Lower Open Anticipated For China Stock Market
(RTTNews) - The China stock market on Tuesday snapped the four-day losing streak in which it had plummeted more than 200 points or 6 percent. The Shanghai Composite Index now sits just beneath the 3,230-point plateau although it's expected to see renewed selling pressure on Wednesday.
The global forecast for the Asian markets is negative on renewed concerns about the outlook for interest rates. The European markets were mixed and the U.S. bourses were down and the Asian markets figure to follow the latter lead.
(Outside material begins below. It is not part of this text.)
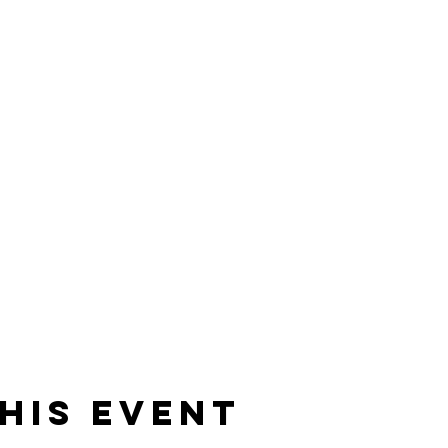
his event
The SCI finished modestly higher on Tuesday as gains from the financials and properties were capped by weakness from the energy companies.
For the day, the index improved 22.72 points or 0.71 percent to finish at 3,229.64 after trading between 3,190.46 and 3,230.85. The Shenzhen Composite Index rallied 29.56 points or 1.60 percent to end at 1,879.02.
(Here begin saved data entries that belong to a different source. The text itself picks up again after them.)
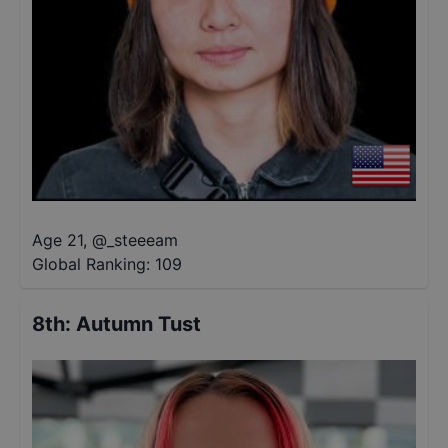
Age 21
,
@
_steeeam
Global Ranking:
109
8th
:
Autumn Tust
Among the actives, Industrial and Commercial Bank of China collected 1.21 percent, while Bank of China jumped 1.30 percent, China Construction Bank rallied 2.00 percent, China Merchants Bank improved 1.35 percent, Agricultural Bank of China gained 1.35 percent, China Life Insurance lost 0.59 percent, Jiangxi Copper advanced 0.97 percent, Aluminum Corp of China (Chalco) rose 0.28 percent, Yankuang Energy skidded 1.01 percent, PetroChina sank 0.79 percent, China Petroleum and Chemical (Sinopec) and Huaneng Power both shed 0.46 percent, China Shenhua Energy tumbled 1.70 percent, Gemdale soared 3.27 percent, Poly Developments strengthened 1.52 percent and China Vanke climbed 1.00 percent.
The lead from Wall Street is bleak as the major averages opened slightly higher on Tuesday but quickly turned lower and finished deep in the red.
The Dow stumbled 178.20 points or 0.42 percent to finish at 42,528.36, while the NASDAQ plummeted 375.30 points or 1.89 percent to close at 19,489.68 and the S&P 500 sank 66.35 points or 1.11 percent to end at 5,909.03.
The sharp pullback by stocks came amid a notable increase by treasury yields, with the yield on the benchmark 10-year note surging to its highest closing level in eight months.
The jump by treasury yields, which led to concerns about the outlook for interest rates, came following the release of some upbeat U.S. economic data.
The Institute for Supply Management said U.S. service sector activity increased more than expected in December. The report also said the prices index surged to a one-year high, leading to concerns that inflation will remain sticky. Also, the Labor Department said job openings in the U.S. unexpectedly increased in November.
Oil prices climbed higher Tuesday amid a possible supply shortage after China decided to reject imports from Iran and Russia, while unusually cold weather in the U.S. also contributed to the rise in oil prices. West Texas Intermediate Crude oil futures for February closed up $0.69 or 0.94 percent at $74.25 a barrel.